近期在做基于coco数据集的实验,这两天又幸运地薅到了实验室一台服务器,搬运一波代码配好环境之后发现在服务器上使用coco自带的api做evaluation的时候报错了,卡了好久才把问题都解决。以下是遇到的两个问题以及爬坑的记录。

问题一:模型评估阶段,数据类型不匹配

错误信息
TypeError: object of type cannot be safely interpreted as an integer

原因
问题出在 cocoapi 库的 cocoval.py 中的 Params类,代码如下:

class Params:
    '''
    Params for coco evaluation api
    '''
    def setDetParams(self):
        self.imgIds = []
        self.catIds = []
        # np.arange causes trouble.  the data point on arange is slightly larger than the true value
        self.iouThrs = np.linspace(.5, 0.95, int(np.round((0.95 - .5) / .05)) + 1, endpoint=True)
        self.recThrs = np.linspace(.0, 1.00, int(np.round((1.00 - .0) / .01)) + 1, endpoint=True)
        self.maxDets = [1, 10, 100]
        self.areaRng = [[0 ** 2, 1e5 ** 2], [0 ** 2, 32 ** 2], [32 ** 2, 96 ** 2], [96 ** 2, 1e5 ** 2]]
        self.areaRngLbl = ['all', 'small', 'medium', 'large']
        self.useCats = 1

    def setKpParams(self):
        self.imgIds = []
        self.catIds = []
        # np.arange causes trouble.  the data point on arange is slightly larger than the true value
        self.iouThrs = np.linspace(.5, 0.95, int(np.round((0.95 - .5) / .05)) + 1, endpoint=True)
        self.recThrs = np.linspace(.0, 1.00, int(np.round((1.00 - .0) / .01)) + 1, endpoint=True)
        self.maxDets = [20]
        self.areaRng = [[0 ** 2, 1e5 ** 2], [32 ** 2, 96 ** 2], [96 ** 2, 1e5 ** 2]]
        self.areaRngLbl = ['all', 'medium', 'large']
        self.useCats = 1

    def __init__(self, iouType='segm'):
        if iouType == 'segm' or iouType == 'bbox':
            self.setDetParams()
        elif iouType == 'keypoints':
            self.setKpParams()
        else:
            raise Exception('iouType not supported')
        self.iouType = iouType
        # useSegm is deprecated
        self.useSegm = None

这四行的代码

self.iouThrs = np.linspace(.5, 0.95, np.round((0.95 - .5) / .05) + 1, endpoint=True)
self.recThrs = np.linspace(.0, 1.00, np.round((1.00 - .0) / .01) + 1, endpoint=True)
.......
self.iouThrs = np.linspace(.5, 0.95, np.round((0.95 - .5) / .05) + 1, endpoint=True)
self.recThrs = np.linspace(.0, 1.00, np.round((1.00 - .0) / .01) + 1, endpoint=True)
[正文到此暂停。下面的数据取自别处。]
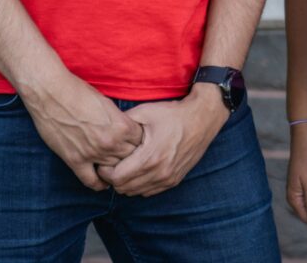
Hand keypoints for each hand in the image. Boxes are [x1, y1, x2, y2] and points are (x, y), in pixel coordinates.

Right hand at [20, 76, 142, 190]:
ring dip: (116, 169)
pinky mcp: (75, 160)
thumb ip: (118, 121)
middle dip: (131, 157)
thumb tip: (126, 132)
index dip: (140, 142)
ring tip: (117, 167)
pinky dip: (99, 183)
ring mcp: (92, 153)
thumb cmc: (79, 91)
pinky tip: (102, 181)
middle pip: (130, 159)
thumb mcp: (107, 103)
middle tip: (128, 156)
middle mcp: (110, 142)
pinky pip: (91, 181)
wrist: (51, 92)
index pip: (141, 143)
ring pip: (113, 171)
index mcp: (121, 125)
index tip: (137, 143)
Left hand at [98, 85, 229, 196]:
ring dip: (126, 183)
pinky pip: (149, 192)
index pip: (117, 178)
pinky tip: (139, 169)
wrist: (201, 119)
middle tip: (112, 163)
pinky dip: (139, 185)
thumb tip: (105, 130)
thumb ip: (123, 124)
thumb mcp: (145, 112)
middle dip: (113, 178)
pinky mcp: (174, 180)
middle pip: (124, 188)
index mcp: (150, 157)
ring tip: (124, 166)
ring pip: (136, 193)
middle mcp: (159, 173)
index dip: (106, 171)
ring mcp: (168, 179)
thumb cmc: (172, 114)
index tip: (104, 160)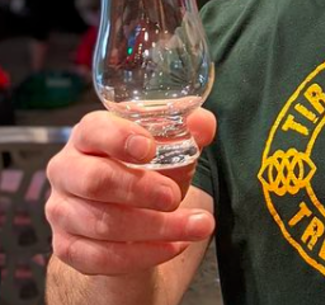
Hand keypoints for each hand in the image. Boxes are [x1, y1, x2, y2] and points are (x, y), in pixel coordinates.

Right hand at [45, 108, 215, 275]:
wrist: (127, 210)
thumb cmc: (146, 165)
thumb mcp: (170, 142)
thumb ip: (192, 127)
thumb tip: (204, 125)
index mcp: (89, 134)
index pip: (95, 130)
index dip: (120, 138)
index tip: (150, 148)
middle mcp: (68, 169)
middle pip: (95, 180)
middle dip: (140, 190)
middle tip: (175, 197)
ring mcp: (61, 210)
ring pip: (102, 224)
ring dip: (156, 228)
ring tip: (197, 226)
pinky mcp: (66, 246)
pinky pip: (99, 258)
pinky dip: (142, 254)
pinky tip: (174, 245)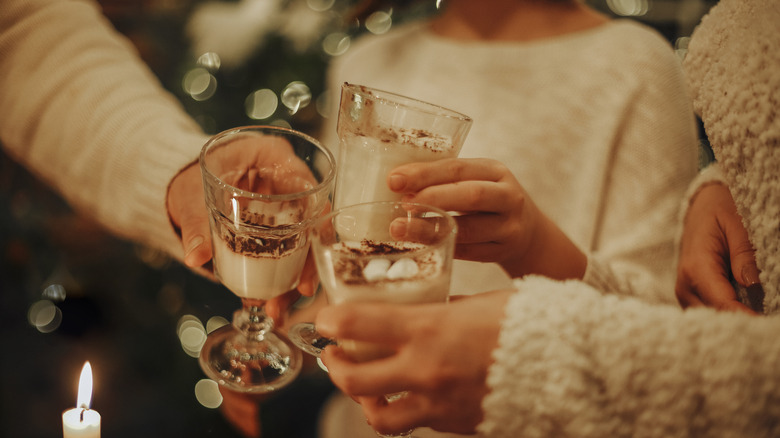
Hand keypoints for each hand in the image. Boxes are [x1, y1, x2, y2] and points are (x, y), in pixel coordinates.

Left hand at [166, 137, 323, 321]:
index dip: (319, 228)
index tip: (310, 254)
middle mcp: (287, 182)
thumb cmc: (189, 175)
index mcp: (275, 158)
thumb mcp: (190, 195)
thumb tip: (196, 255)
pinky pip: (286, 255)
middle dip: (308, 264)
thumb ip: (195, 223)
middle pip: (314, 223)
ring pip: (304, 245)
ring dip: (294, 279)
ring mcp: (284, 208)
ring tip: (275, 308)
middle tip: (298, 293)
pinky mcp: (276, 230)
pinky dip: (279, 279)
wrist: (180, 185)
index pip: (312, 191)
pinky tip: (269, 302)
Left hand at [316, 290, 513, 435]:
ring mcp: (439, 403)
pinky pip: (417, 423)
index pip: (358, 325)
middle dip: (335, 368)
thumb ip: (442, 308)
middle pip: (354, 379)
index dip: (332, 322)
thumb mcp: (477, 302)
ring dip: (364, 400)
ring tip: (366, 387)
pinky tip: (411, 394)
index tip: (326, 320)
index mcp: (429, 329)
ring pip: (379, 416)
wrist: (571, 365)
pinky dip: (405, 410)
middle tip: (335, 356)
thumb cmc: (527, 322)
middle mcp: (426, 370)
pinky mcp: (456, 424)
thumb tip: (421, 308)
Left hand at [388, 158, 585, 278]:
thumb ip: (444, 179)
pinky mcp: (503, 251)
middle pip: (471, 195)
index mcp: (495, 171)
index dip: (425, 174)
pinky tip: (419, 244)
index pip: (458, 168)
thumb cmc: (488, 201)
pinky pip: (468, 252)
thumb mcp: (477, 181)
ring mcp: (509, 226)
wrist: (528, 232)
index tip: (394, 180)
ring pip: (468, 229)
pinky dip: (442, 246)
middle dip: (433, 198)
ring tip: (400, 227)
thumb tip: (396, 182)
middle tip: (402, 204)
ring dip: (430, 228)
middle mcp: (508, 196)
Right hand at [675, 182, 761, 313]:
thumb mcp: (737, 223)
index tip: (769, 325)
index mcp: (696, 267)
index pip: (723, 304)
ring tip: (762, 319)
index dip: (747, 318)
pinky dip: (730, 315)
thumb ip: (744, 253)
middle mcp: (685, 286)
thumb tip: (752, 283)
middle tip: (769, 323)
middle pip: (716, 318)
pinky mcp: (693, 296)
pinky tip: (750, 312)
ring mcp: (687, 293)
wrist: (702, 205)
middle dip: (743, 323)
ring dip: (736, 321)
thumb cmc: (720, 209)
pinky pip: (711, 313)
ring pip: (712, 320)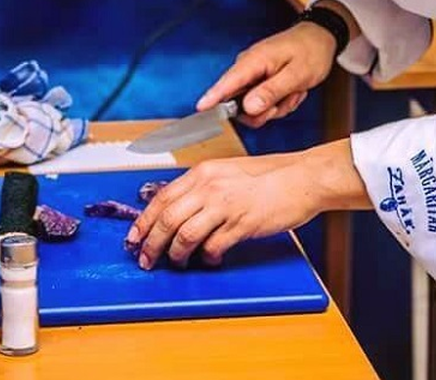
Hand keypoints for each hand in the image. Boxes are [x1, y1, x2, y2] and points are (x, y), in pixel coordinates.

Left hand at [126, 154, 315, 268]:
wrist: (301, 178)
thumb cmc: (269, 176)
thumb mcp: (227, 172)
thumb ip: (202, 188)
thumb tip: (179, 210)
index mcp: (203, 173)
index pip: (161, 198)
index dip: (143, 222)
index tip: (135, 238)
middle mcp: (209, 186)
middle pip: (167, 219)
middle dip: (151, 244)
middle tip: (146, 259)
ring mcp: (225, 205)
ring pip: (185, 235)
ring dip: (176, 254)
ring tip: (178, 262)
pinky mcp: (242, 223)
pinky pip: (213, 246)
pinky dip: (208, 257)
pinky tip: (211, 259)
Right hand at [198, 22, 337, 127]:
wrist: (320, 38)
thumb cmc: (311, 51)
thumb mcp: (296, 75)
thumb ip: (271, 91)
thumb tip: (248, 108)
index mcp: (253, 61)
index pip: (227, 82)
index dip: (213, 97)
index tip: (200, 109)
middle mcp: (248, 68)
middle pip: (240, 103)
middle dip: (266, 110)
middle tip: (286, 100)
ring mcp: (253, 75)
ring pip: (254, 107)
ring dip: (277, 106)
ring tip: (293, 91)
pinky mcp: (259, 81)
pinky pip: (263, 103)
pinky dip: (280, 102)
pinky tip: (292, 90)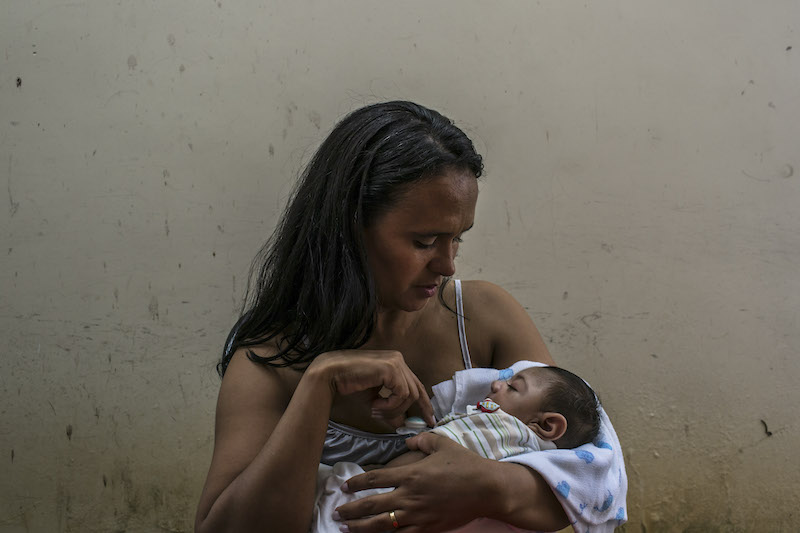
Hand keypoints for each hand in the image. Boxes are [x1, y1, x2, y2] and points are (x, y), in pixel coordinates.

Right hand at [311, 350, 433, 426]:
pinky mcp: (392, 368)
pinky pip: (401, 394)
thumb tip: (402, 424)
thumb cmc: (349, 385)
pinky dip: (389, 405)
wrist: (331, 374)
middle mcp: (398, 359)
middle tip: (394, 424)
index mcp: (395, 363)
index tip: (429, 420)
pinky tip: (374, 405)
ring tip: (375, 412)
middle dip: (407, 411)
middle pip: (416, 391)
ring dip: (393, 409)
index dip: (424, 403)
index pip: (416, 384)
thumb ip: (390, 409)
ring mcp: (396, 362)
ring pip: (409, 395)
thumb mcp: (374, 400)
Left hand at [334, 433, 495, 532]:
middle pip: (372, 505)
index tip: (345, 486)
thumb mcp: (442, 444)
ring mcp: (417, 515)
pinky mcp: (427, 528)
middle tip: (337, 512)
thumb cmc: (465, 464)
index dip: (357, 482)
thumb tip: (408, 438)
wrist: (486, 489)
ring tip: (347, 529)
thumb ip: (422, 440)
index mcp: (410, 474)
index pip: (375, 479)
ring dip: (361, 528)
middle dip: (351, 510)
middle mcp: (409, 496)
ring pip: (382, 525)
np.round()会返回float类型,但是numpy1.11以上的版本中,np.linspace不支持float类型参数,所以需要类型转换。

解决方法
如果不想修改代码,可以把numpy降级为1.11,但是不推荐这么做,还是推荐修改源码,对np.round()前面加一个int型转换就好了,源码位置在 lib/python3.6/site-packages/pycocotools/cocoeval.py
具体如下:

self.iouThrs = np.linspace(.5, 0.95, np.round((0.95 - .5) / .05) + 1, endpoint=True)
self.recThrs = np.linspace(.0, 1.00, np.round((1.00 - .0) / .01) + 1, endpoint=True)
......
self.iouThrs = np.linspace(.5, 0.95, np.round((0.95 - .5) / .05) + 1, endpoint=True)
self.recThrs = np.linspace(.0, 1.00, np.round((1.00 - .0) / .01) + 1, endpoint=True)

改为

self.iouThrs = np.linspace(.5, 0.95, int(np.round((0.95 - .5) / .05)) + 1, endpoint=True)
self.recThrs = np.linspace(.0, 1.00, int(np.round((1.00 - .0) / .01)) + 1, endpoint=True)
......
self.iouThrs = np.linspace(.5, 0.95, int(np.round((0.95 - .5) / .05)) + 1, endpoint=True)
self.recThrs = np.linspace(.0, 1.00, int(np.round((1.00 - .0) / .01)) + 1, endpoint=True)

注意是四行都要改哦,不要有遗漏~

问题二:模型评估阶段,读取预测结果时传的列表为空

错误信息

Traceback (most recent call last):
  File "train.py", line 174, in 
    args.checkpoint_after, args.val_after)
  File "train.py", line 133, in train
    evaluate(val_labels, val_output_name, val_images_folder, net)
  File "/media/lab349/dbdb0721-5114-4f63-982f-3cfbad742077/JamesChen/lightweight-human-pose-estimation.pytorch-master/val.py", line 160, in evaluate
    run_coco_eval(labels, output_name)
  File "/media/lab349/dbdb0721-5114-4f63-982f-3cfbad742077/JamesChen/lightweight-human-pose-estimation.pytorch-master/val.py", line 22, in run_coco_eval
    coco_dt = coco_gt.loadRes(dt_file_path)
  File "/home/lab349/.conda/envs/zzcPose/lib/python3.6/site-packages/pycocotools/coco.py", line 325, in loadRes
    if 'caption' in anns[0]:
IndexError: list index out of range

原因
首先定位到coco.py报错的位置,是在cocoapi库的loadRes函数,找到loadRes源码如下:

def loadRes(self, resFile):
        """
        Load result file and return a result api object.
        :param   resFile (str)     : file name of result file
        :return: res (obj)         : result api object
        """
        res = COCO()
        res.dataset['images'] = [img for img in self.dataset['images']]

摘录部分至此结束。